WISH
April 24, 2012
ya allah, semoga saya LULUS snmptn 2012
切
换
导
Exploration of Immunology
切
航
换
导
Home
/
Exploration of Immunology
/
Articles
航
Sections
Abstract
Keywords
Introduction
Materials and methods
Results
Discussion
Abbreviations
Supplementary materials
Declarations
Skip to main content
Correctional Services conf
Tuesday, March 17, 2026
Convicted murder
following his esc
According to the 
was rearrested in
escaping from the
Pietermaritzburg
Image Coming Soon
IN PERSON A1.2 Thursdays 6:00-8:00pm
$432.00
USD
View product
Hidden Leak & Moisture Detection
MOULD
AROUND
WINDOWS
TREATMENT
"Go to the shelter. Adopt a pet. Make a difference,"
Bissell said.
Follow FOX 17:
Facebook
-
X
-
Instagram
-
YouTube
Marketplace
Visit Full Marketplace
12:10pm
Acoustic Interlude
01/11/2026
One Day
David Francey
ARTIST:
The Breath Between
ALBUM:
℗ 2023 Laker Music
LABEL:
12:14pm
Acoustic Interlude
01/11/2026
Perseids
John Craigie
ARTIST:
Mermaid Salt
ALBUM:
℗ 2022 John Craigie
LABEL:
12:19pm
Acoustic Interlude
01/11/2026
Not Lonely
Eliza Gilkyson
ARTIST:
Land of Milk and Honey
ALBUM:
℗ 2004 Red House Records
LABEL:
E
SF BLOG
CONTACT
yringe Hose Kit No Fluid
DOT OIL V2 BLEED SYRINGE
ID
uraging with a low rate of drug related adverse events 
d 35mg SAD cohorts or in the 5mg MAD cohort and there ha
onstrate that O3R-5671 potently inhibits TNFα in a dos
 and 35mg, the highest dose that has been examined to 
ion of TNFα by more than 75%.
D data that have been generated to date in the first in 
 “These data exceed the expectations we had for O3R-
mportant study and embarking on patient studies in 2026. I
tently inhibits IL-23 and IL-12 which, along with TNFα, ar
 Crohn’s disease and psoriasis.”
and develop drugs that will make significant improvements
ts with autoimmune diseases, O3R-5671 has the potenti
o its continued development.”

◇ ◇ ◇

■ **TASK GOAL**: Please give the number of lines above that hold the word "data", and only that number.

■ **ANSWER TO THIS PROBLEM**: 2